*** Opening of Text under study ***

The Role of Receptor–Ligand Interaction in Somatostatin Signaling Pathways: Implications for Neuroendocrine Tumors

Abstract

Neuroendocrine tumors (NETs) arise from neuroendocrine cells and manifest in diverse organs. Key players in their regulation are somatostatin and its receptors (SSTR1–SSTR5). Understanding receptor–ligand interactions and signaling pathways is vital for elucidating their role in tumor development and therapeutic potential. This review highlights SSTR characteristics, localization, and expression in tissues, impacting physiological functions. Mechanisms of somatostatin and synthetic analogue binding to SSTRs, their selectivity, and their affinity were analyzed. Upon activation, somatostatin initiates intricate intracellular signaling, involving cAMP, PLC, and MAP kinases and influencing growth, differentiation, survival, and hormone secretion in NETs. This review explores SSTR expression in different tumor types, examining receptor activation effects on cancer cells. SSTRs’ significance as therapeutic targets is discussed. Additionally, somatostatin and analogues’ role in hormone secretion regulation, tumor growth, and survival is emphasized, presenting relevant therapeutic examples. In conclusion, this review advances the knowledge of receptor–ligand interactions and signaling pathways in somatostatin receptors, with potential for improved neuroendocrine tumor treatments.

*** Close of Text under study ***
*** Opening of Information supplied ***

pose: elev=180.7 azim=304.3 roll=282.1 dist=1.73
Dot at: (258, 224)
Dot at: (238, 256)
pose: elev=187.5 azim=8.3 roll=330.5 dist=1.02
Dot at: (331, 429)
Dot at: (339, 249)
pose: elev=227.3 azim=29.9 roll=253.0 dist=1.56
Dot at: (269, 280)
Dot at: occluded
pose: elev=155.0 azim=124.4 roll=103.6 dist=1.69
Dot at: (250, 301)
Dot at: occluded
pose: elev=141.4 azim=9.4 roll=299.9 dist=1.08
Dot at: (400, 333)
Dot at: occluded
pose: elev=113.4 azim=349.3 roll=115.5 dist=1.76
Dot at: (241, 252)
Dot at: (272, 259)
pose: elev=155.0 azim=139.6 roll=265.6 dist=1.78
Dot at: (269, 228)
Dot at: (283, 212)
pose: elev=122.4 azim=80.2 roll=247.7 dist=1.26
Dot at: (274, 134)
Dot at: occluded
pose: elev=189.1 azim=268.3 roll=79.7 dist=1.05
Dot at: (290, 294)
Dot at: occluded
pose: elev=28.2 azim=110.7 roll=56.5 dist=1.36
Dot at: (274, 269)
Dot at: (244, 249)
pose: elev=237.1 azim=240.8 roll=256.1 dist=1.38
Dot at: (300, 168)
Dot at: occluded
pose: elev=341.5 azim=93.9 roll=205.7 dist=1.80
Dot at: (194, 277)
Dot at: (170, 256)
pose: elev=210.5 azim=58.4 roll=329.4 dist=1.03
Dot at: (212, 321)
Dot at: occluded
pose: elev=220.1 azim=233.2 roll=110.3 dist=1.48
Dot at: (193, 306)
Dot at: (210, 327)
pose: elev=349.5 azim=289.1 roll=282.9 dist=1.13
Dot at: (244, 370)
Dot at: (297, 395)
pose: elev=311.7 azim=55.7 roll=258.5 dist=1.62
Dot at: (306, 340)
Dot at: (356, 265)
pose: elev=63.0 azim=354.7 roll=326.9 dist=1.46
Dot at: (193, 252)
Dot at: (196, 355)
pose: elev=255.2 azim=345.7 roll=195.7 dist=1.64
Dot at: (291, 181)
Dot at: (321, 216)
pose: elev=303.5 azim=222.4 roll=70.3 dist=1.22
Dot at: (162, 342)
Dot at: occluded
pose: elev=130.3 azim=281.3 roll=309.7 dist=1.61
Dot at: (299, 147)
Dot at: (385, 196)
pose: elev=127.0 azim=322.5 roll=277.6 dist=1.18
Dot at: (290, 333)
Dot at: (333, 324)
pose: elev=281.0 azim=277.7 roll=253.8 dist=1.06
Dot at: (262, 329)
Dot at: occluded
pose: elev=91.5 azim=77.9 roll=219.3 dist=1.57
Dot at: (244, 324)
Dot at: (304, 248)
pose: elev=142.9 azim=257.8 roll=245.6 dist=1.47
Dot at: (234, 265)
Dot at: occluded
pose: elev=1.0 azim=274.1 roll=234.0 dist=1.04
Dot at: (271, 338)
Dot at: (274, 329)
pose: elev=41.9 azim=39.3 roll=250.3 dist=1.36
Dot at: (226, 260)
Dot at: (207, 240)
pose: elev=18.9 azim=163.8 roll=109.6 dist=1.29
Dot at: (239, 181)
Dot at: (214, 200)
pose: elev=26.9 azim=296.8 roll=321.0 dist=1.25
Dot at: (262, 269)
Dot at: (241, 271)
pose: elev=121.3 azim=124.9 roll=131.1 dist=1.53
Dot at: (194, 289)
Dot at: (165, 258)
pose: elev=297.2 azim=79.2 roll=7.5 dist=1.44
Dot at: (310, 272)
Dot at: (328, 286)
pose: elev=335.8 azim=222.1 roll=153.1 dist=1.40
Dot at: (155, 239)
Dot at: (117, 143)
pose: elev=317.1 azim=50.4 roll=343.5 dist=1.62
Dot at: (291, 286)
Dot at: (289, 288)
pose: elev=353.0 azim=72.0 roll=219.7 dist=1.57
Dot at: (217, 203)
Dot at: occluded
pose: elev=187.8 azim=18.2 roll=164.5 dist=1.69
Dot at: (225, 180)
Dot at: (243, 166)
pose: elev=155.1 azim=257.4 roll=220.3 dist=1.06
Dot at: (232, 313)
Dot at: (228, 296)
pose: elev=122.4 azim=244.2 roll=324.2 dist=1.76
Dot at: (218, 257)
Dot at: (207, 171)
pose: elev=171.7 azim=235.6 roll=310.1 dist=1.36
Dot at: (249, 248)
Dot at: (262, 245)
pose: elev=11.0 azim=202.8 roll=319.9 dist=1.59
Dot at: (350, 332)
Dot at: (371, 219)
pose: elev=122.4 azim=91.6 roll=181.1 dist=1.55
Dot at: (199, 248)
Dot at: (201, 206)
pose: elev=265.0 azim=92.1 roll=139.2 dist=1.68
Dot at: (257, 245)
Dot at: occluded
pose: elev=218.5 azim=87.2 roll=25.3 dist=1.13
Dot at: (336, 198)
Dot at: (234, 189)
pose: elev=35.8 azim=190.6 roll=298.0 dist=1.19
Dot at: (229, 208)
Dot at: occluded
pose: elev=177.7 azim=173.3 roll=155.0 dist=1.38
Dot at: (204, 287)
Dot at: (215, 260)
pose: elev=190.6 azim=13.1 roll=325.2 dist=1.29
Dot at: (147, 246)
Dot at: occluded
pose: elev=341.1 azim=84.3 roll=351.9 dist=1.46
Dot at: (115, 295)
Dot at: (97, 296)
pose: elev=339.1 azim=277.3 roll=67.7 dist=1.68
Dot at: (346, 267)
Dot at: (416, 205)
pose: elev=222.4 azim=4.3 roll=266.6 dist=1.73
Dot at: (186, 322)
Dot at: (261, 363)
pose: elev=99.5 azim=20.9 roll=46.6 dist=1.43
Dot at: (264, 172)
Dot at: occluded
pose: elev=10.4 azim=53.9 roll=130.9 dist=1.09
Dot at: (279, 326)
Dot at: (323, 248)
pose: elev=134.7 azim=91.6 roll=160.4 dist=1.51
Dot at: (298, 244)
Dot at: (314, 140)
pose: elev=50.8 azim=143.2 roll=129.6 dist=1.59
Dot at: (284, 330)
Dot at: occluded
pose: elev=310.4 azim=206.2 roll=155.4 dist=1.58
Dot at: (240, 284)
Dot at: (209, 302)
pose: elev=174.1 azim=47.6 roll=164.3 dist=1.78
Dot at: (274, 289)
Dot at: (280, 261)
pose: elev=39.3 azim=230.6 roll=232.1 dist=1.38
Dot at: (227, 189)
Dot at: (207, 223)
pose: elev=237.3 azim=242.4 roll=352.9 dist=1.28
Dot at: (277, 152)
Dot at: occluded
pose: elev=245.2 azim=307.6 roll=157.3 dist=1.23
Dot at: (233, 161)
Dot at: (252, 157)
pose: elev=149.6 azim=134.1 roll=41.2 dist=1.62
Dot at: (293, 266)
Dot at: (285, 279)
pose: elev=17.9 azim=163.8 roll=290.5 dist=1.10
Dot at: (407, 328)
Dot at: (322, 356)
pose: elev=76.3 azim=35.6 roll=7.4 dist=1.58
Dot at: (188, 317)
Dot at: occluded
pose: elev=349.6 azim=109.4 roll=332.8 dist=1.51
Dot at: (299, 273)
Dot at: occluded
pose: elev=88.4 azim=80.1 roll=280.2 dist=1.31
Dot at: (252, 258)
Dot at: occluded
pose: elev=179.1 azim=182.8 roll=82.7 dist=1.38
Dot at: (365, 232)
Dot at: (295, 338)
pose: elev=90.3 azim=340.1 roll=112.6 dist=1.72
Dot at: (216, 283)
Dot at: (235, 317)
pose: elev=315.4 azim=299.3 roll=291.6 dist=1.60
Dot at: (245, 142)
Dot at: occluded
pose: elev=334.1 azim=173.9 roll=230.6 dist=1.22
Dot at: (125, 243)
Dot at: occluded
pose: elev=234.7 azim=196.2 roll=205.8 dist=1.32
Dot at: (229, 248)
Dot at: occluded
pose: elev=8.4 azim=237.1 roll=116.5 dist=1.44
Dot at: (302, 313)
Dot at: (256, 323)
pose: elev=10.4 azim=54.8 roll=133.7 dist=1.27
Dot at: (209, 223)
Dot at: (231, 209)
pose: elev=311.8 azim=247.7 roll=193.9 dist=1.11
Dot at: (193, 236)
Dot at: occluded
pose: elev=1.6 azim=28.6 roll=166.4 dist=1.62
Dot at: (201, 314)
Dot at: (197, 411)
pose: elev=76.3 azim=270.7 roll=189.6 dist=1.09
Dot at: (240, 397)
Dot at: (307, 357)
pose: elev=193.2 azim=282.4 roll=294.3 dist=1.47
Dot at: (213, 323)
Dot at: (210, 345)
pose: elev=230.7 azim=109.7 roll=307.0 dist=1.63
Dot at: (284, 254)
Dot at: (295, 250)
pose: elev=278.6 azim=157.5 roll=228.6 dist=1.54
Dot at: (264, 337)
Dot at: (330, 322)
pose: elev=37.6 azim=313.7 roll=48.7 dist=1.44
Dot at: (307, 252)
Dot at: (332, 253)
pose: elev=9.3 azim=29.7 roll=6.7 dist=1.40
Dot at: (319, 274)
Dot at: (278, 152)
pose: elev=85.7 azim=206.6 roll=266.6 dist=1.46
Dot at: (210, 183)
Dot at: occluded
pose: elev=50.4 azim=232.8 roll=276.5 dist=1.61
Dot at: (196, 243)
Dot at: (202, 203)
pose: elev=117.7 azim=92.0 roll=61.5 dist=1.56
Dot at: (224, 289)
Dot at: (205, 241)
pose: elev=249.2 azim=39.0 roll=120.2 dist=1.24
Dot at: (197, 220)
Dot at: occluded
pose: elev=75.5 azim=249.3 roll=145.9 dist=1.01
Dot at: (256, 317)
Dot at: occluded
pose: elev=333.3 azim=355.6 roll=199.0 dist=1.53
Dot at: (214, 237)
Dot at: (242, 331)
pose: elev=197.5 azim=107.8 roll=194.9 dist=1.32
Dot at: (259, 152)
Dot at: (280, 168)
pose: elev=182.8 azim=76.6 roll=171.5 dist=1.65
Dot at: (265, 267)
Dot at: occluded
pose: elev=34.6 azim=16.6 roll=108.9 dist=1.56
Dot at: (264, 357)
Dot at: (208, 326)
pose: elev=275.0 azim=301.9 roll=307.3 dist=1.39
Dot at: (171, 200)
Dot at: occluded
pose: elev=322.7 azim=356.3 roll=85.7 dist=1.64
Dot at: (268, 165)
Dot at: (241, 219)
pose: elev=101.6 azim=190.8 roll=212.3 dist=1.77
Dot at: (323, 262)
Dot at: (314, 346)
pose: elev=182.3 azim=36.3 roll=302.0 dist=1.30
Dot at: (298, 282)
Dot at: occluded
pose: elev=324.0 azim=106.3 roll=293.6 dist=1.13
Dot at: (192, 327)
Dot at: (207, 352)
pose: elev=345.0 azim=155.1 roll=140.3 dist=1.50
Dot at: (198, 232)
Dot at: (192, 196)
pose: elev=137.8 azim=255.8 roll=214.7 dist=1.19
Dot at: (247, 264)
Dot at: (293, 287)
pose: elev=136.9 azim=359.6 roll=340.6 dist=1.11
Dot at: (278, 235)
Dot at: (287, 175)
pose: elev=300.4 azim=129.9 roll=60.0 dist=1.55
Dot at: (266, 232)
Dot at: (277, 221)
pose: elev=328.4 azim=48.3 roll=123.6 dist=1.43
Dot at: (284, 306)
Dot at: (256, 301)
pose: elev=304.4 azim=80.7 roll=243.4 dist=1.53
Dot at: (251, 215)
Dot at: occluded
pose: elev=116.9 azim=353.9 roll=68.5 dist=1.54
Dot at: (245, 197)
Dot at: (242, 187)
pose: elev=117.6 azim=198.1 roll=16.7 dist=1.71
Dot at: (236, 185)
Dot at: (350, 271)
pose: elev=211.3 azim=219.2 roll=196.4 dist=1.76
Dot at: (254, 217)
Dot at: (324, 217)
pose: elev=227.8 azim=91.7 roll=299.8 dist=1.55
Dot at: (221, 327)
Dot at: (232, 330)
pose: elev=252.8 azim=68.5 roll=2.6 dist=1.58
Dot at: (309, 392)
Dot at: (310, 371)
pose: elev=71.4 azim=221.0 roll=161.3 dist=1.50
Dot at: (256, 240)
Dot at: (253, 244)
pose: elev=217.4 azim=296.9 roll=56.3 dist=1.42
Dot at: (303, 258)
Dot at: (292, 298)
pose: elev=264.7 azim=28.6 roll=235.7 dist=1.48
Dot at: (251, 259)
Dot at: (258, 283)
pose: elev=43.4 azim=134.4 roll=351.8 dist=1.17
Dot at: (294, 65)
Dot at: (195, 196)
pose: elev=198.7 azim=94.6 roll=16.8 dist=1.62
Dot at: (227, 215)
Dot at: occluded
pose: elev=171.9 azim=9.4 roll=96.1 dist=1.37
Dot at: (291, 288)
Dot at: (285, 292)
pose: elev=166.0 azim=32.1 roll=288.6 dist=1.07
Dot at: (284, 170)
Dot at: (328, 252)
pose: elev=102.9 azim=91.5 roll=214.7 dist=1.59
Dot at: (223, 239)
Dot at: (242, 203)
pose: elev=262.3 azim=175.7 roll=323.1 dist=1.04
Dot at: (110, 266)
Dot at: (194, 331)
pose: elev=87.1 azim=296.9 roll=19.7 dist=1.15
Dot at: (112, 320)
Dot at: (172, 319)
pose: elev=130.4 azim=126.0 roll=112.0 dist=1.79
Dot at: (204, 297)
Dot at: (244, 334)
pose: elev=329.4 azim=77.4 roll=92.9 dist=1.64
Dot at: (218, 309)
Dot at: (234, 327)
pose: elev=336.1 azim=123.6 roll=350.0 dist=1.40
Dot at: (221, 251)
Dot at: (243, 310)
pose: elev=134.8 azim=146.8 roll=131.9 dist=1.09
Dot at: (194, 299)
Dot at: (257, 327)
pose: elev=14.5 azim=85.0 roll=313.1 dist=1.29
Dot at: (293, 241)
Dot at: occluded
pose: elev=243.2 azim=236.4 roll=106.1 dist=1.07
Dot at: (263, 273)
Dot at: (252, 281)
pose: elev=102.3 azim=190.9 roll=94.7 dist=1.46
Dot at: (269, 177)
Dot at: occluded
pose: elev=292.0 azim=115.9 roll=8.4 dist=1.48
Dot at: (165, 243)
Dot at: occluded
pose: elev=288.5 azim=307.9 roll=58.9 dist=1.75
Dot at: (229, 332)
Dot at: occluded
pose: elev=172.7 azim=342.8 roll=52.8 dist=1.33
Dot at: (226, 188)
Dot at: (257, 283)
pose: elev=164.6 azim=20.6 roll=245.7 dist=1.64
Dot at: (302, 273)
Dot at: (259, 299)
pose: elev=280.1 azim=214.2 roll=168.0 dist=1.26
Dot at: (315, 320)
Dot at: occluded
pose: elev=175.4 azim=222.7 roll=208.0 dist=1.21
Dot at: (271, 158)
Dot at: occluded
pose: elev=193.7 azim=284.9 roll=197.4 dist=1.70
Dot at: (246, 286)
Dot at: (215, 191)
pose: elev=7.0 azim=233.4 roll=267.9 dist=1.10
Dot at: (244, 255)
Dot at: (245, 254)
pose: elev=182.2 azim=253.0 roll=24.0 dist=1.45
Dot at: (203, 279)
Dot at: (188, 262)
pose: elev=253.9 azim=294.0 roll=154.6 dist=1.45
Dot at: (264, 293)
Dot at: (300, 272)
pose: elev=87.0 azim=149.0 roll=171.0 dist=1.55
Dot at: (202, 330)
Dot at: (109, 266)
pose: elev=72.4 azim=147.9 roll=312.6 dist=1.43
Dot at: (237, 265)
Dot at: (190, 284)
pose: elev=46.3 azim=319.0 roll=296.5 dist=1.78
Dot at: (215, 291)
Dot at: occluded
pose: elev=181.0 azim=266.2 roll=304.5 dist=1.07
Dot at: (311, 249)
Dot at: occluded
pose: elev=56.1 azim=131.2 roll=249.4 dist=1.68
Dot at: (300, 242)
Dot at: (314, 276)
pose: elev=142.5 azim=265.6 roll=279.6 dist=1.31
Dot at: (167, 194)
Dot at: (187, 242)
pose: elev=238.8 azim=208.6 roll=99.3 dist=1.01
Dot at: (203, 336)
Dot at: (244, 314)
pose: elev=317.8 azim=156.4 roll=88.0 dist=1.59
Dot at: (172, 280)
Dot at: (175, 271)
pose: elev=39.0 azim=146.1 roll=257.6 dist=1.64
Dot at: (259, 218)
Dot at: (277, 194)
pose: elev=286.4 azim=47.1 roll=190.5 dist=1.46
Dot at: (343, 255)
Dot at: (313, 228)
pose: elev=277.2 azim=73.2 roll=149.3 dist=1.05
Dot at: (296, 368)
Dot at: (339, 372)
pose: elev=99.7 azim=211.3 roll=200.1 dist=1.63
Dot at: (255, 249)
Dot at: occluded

*** Close of Information supplied ***

| Exercise aim |
Answer these questions using the abstract on somatostatin signaling:
(a) From what cells do neuroendocrine tumors arise?
(b) Which receptors, along with somatostatin, are named as key players in regulating these tumors?
(c) Which three components of intracellular signaling does somatostatin involve upon activation?

| Response to the task |
(a) Neuroendocrine cells.
(b) The somatostatin receptors SSTR1–SSTR5.
(c) cAMP, PLC, and MAP kinases.